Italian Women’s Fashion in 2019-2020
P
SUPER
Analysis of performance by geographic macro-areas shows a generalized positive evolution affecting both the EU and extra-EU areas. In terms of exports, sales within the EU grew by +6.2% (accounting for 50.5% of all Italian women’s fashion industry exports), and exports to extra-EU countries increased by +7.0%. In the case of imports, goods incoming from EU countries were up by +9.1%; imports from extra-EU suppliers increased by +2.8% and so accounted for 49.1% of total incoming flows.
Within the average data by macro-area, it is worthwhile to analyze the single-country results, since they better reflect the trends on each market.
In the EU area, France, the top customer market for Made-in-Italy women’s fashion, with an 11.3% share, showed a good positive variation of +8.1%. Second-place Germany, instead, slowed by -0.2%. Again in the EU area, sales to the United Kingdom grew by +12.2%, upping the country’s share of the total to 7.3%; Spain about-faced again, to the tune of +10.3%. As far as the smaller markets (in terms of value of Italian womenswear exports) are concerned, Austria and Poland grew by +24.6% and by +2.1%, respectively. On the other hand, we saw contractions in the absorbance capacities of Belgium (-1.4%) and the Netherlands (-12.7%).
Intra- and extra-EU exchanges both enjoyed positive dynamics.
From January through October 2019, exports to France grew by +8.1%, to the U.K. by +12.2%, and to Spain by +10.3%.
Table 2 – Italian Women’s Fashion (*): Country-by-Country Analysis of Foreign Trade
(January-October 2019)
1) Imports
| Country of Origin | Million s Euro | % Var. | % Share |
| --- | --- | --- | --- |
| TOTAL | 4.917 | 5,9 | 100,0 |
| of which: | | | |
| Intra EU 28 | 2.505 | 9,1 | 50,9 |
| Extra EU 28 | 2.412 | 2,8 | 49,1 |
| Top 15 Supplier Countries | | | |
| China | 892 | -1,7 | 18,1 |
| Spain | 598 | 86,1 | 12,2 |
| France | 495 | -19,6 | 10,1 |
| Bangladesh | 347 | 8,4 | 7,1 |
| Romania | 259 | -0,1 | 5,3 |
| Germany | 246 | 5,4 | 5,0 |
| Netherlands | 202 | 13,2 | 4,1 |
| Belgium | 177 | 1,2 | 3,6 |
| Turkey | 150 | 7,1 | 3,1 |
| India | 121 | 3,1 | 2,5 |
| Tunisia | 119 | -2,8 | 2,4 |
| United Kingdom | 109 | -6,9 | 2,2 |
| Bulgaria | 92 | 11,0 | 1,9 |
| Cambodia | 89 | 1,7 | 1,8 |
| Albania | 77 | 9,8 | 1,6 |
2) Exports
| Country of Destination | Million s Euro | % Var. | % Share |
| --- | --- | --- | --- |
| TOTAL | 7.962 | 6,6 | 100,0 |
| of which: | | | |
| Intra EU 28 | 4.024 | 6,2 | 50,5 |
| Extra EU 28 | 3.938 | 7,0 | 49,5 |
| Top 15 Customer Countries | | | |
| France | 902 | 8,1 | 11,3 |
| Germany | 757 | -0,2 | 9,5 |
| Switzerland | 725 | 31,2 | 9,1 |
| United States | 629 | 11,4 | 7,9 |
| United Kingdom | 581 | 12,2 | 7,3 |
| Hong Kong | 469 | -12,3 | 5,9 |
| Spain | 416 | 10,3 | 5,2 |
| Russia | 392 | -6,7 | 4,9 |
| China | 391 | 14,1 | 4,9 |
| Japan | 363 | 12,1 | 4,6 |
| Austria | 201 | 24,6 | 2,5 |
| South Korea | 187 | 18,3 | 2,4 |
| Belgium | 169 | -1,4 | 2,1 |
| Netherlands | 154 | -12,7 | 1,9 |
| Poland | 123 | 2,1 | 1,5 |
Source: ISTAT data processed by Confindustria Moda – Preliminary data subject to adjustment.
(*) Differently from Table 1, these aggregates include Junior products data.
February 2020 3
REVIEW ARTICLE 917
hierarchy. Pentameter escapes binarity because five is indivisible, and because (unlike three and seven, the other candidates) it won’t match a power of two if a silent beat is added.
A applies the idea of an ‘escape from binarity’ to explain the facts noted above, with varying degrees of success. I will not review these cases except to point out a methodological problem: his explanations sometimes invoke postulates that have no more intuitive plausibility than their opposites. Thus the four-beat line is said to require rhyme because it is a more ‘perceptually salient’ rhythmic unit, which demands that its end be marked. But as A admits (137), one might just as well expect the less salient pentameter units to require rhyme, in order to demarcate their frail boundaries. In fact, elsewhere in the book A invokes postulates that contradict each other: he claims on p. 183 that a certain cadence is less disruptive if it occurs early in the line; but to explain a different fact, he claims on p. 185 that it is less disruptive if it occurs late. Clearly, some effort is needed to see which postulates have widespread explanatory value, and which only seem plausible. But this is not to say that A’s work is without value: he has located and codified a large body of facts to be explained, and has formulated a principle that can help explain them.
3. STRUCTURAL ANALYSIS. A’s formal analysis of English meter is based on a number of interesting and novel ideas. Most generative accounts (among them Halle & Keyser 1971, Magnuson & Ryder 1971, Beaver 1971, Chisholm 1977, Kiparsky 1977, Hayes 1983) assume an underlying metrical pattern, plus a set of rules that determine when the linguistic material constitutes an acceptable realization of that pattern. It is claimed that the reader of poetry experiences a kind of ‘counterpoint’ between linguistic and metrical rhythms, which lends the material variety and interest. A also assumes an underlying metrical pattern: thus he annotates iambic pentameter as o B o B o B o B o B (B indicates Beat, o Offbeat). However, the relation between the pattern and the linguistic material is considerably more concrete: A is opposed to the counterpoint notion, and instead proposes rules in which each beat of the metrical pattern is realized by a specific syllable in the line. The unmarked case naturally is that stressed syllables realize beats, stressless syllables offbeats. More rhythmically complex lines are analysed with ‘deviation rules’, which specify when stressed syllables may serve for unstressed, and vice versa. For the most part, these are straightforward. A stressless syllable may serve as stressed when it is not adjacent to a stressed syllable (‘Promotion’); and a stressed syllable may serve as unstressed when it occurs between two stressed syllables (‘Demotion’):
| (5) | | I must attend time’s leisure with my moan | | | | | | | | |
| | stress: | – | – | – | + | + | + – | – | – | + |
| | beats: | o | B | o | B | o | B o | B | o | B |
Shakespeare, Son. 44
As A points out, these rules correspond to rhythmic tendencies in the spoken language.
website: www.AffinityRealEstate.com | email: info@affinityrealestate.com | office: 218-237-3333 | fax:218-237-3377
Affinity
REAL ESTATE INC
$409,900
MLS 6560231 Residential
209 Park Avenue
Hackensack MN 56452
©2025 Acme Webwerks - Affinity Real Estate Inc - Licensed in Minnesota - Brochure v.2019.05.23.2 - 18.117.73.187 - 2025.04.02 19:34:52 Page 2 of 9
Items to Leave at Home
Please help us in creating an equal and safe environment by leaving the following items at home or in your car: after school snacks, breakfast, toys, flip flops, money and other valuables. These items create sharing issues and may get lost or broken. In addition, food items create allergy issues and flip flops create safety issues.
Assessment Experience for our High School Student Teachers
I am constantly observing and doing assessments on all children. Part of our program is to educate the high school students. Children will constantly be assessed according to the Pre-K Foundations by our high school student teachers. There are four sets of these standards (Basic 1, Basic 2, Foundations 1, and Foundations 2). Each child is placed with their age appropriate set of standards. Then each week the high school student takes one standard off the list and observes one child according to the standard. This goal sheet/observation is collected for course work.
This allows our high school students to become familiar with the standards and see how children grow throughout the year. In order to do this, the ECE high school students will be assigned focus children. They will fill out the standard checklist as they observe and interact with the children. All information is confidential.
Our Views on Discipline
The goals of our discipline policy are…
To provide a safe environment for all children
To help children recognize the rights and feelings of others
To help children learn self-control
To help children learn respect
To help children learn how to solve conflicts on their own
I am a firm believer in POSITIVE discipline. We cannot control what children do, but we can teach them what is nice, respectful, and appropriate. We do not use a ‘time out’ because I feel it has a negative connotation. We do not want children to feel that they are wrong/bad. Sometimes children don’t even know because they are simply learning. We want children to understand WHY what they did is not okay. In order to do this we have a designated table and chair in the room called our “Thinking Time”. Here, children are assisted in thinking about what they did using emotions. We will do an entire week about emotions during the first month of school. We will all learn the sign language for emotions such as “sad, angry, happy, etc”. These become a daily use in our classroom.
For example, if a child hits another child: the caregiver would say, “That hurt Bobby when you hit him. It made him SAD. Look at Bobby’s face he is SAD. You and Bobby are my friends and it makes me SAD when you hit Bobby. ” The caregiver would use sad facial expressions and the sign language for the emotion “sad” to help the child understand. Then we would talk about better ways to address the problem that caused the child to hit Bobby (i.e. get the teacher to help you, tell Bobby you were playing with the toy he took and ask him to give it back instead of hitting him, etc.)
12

###

# [WORK TO BE COMPLETED]
With the line holding "stress: | –" as the first and the line holding "Items to Leave at Home" as the last, set down that range of the entries above exactly, and nothing else.

# [EXERCISE RESULT]
| | stress: | – | – | – | + | + | + – | – | – | + |
| | beats: | o | B | o | B | o | B o | B | o | B |
Shakespeare, Son. 44
As A points out, these rules correspond to rhythmic tendencies in the spoken language.
website: www.AffinityRealEstate.com | email: info@affinityrealestate.com | office: 218-237-3333 | fax:218-237-3377
Affinity
REAL ESTATE INC
$409,900
MLS 6560231 Residential
209 Park Avenue
Hackensack MN 56452
©2025 Acme Webwerks - Affinity Real Estate Inc - Licensed in Minnesota - Brochure v.2019.05.23.2 - 18.117.73.187 - 2025.04.02 19:34:52 Page 2 of 9
Items to Leave at Home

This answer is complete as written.